- _ASSIGNED TASK_: In the listing that follows, the lines starting at the one containing "decorative egg: none" and ending at the one containing "framed print: present [95,566,222,739]" are to be returned exactly, both boundary lines included, and no others.

- _PROVIDED ENTRIES_:
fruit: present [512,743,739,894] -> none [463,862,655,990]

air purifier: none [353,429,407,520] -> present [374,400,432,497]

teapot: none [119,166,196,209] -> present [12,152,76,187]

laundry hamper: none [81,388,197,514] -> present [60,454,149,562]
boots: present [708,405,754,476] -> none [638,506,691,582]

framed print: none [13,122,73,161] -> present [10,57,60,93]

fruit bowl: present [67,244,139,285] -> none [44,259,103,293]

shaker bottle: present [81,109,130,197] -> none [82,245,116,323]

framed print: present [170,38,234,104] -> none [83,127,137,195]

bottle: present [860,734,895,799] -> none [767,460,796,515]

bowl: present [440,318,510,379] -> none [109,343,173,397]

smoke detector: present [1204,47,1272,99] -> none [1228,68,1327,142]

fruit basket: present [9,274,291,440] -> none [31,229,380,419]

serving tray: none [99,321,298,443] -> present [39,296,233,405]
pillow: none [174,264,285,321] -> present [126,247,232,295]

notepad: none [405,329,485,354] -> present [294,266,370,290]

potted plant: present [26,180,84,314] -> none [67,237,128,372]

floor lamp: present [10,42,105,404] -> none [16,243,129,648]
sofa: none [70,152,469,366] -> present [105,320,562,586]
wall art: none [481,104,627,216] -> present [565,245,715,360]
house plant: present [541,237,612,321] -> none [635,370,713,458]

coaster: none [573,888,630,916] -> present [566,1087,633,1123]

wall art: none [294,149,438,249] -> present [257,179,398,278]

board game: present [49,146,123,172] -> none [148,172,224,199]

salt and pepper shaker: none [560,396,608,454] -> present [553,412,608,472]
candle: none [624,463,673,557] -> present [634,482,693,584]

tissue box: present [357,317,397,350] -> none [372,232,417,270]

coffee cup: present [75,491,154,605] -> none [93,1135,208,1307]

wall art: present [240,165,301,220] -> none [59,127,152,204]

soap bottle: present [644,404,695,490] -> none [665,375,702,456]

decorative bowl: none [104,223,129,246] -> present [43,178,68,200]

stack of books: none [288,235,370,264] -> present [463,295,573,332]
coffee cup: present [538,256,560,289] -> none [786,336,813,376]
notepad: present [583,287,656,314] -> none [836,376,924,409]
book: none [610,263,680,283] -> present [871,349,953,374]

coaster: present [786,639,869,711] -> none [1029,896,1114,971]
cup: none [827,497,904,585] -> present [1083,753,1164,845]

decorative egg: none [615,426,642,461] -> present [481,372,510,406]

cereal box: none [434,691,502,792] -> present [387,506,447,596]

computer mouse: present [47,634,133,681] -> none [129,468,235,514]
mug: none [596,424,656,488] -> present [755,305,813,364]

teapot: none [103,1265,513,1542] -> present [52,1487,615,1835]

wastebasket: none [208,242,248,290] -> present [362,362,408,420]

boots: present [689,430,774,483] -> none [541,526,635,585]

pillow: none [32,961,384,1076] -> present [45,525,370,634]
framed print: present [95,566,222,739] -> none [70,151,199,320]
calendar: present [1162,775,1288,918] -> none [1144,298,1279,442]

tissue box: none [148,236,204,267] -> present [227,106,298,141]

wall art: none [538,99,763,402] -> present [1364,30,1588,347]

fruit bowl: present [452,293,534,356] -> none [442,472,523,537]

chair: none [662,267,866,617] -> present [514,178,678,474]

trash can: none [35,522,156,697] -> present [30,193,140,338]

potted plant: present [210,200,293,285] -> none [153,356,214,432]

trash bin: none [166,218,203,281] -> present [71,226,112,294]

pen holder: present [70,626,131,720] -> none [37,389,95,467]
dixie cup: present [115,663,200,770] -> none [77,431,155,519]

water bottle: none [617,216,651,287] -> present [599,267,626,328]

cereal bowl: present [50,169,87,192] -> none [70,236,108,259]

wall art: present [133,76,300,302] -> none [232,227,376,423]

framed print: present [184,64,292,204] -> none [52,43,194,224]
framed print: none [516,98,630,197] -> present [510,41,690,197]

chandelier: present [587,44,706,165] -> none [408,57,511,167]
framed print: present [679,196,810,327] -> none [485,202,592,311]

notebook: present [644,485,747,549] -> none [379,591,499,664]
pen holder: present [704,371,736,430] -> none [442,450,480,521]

- _SOLUTION BELOW_:
decorative egg: none [615,426,642,461] -> present [481,372,510,406]

cereal box: none [434,691,502,792] -> present [387,506,447,596]

computer mouse: present [47,634,133,681] -> none [129,468,235,514]
mug: none [596,424,656,488] -> present [755,305,813,364]

teapot: none [103,1265,513,1542] -> present [52,1487,615,1835]

wastebasket: none [208,242,248,290] -> present [362,362,408,420]

boots: present [689,430,774,483] -> none [541,526,635,585]

pillow: none [32,961,384,1076] -> present [45,525,370,634]
framed print: present [95,566,222,739] -> none [70,151,199,320]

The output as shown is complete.